• Task prompt
Rewrite every line of the listing below as a numbered list, leaving out the blank lines.

• Given records
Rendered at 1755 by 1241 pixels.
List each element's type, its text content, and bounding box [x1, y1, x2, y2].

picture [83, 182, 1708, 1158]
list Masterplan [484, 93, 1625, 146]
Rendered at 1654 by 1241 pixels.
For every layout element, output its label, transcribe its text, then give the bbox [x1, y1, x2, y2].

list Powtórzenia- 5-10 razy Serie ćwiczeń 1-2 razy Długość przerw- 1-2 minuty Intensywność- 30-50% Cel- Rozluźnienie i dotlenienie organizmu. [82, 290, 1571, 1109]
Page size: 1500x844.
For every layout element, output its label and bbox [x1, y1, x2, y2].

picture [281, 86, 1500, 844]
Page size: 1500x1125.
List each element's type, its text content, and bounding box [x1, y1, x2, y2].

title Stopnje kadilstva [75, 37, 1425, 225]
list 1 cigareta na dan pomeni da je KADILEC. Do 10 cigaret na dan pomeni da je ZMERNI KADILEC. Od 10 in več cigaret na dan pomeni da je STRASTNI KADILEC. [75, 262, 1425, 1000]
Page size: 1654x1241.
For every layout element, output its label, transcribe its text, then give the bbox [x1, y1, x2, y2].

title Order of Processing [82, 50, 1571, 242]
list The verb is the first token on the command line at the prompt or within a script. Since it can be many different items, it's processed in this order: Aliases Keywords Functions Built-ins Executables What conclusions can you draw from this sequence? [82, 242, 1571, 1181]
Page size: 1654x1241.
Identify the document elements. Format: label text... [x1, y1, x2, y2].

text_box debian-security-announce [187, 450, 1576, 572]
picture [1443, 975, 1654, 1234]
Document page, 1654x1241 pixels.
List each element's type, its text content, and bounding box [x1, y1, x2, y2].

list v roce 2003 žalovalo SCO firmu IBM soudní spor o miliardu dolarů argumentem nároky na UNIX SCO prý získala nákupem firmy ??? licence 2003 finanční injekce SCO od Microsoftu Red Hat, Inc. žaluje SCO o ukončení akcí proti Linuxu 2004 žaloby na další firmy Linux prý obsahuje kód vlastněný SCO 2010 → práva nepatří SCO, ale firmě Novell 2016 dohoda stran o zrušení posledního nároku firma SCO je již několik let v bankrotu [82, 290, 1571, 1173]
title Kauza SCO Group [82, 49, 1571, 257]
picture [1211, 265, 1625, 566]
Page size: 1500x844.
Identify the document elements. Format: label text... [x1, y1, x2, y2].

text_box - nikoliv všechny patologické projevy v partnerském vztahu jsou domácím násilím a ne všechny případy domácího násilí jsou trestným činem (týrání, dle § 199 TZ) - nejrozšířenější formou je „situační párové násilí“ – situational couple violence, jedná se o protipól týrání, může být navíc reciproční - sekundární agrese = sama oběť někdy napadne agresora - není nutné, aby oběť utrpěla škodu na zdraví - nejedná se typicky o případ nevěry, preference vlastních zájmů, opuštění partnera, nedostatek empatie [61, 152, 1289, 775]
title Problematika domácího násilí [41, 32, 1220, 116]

• Output
1. Rendered at 1755 by 1241 pixels.
2. List each element's type, its text content, and bounding box [x1, y1, x2, y2].
3. picture [83, 182, 1708, 1158]
4. list Masterplan [484, 93, 1625, 146]
5. Rendered at 1654 by 1241 pixels.
6. For every layout element, output its label, transcribe its text, then give the bbox [x1, y1, x2, y2].
7. list Powtórzenia- 5-10 razy Serie ćwiczeń 1-2 razy Długość przerw- 1-2 minuty Intensywność- 30-50% Cel- Rozluźnienie i dotlenienie organizmu. [82, 290, 1571, 1109]
8. Page size: 1500x844.
9. For every layout element, output its label and bbox [x1, y1, x2, y2].
10. picture [281, 86, 1500, 844]
11. Page size: 1500x1125.
12. List each element's type, its text content, and bounding box [x1, y1, x2, y2].
13. title Stopnje kadilstva [75, 37, 1425, 225]
14. list 1 cigareta na dan pomeni da je KADILEC. Do 10 cigaret na dan pomeni da je ZMERNI KADILEC. Od 10 in več cigaret na dan pomeni da je STRASTNI KADILEC. [75, 262, 1425, 1000]
15. Page size: 1654x1241.
16. For every layout element, output its label, transcribe its text, then give the bbox [x1, y1, x2, y2].
17. title Order of Processing [82, 50, 1571, 242]
18. list The verb is the first token on the command line at the prompt or within a script. Since it can be many different items, it's processed in this order: Aliases Keywords Functions Built-ins Executables What conclusions can you draw from this sequence? [82, 242, 1571, 1181]
19. Page size: 1654x1241.
20. Identify the document elements. Format: label text... [x1, y1, x2, y2].
21. text_box debian-security-announce [187, 450, 1576, 572]
22. picture [1443, 975, 1654, 1234]
23. Document page, 1654x1241 pixels.
24. List each element's type, its text content, and bounding box [x1, y1, x2, y2].
25. list v roce 2003 žalovalo SCO firmu IBM soudní spor o miliardu dolarů argumentem nároky na UNIX SCO prý získala nákupem firmy ??? licence 2003 finanční injekce SCO od Microsoftu Red Hat, Inc. žaluje SCO o ukončení akcí proti Linuxu 2004 žaloby na další firmy Linux prý obsahuje kód vlastněný SCO 2010 → práva nepatří SCO, ale firmě Novell 2016 dohoda stran o zrušení posledního nároku firma SCO je již několik let v bankrotu [82, 290, 1571, 1173]
26. title Kauza SCO Group [82, 49, 1571, 257]
27. picture [1211, 265, 1625, 566]
28. Page size: 1500x844.
29. Identify the document elements. Format: label text... [x1, y1, x2, y2].
30. text_box - nikoliv všechny patologické projevy v partnerském vztahu jsou domácím násilím a ne všechny případy domácího násilí jsou trestným činem (týrání, dle § 199 TZ) - nejrozšířenější formou je „situační párové násilí“ – situational couple violence, jedná se o protipól týrání, může být navíc reciproční - sekundární agrese = sama oběť někdy napadne agresora - není nutné, aby oběť utrpěla škodu na zdraví - nejedná se typicky o případ nevěry, preference vlastních zájmů, opuštění partnera, nedostatek empatie [61, 152, 1289, 775]
31. title Problematika domácího násilí [41, 32, 1220, 116]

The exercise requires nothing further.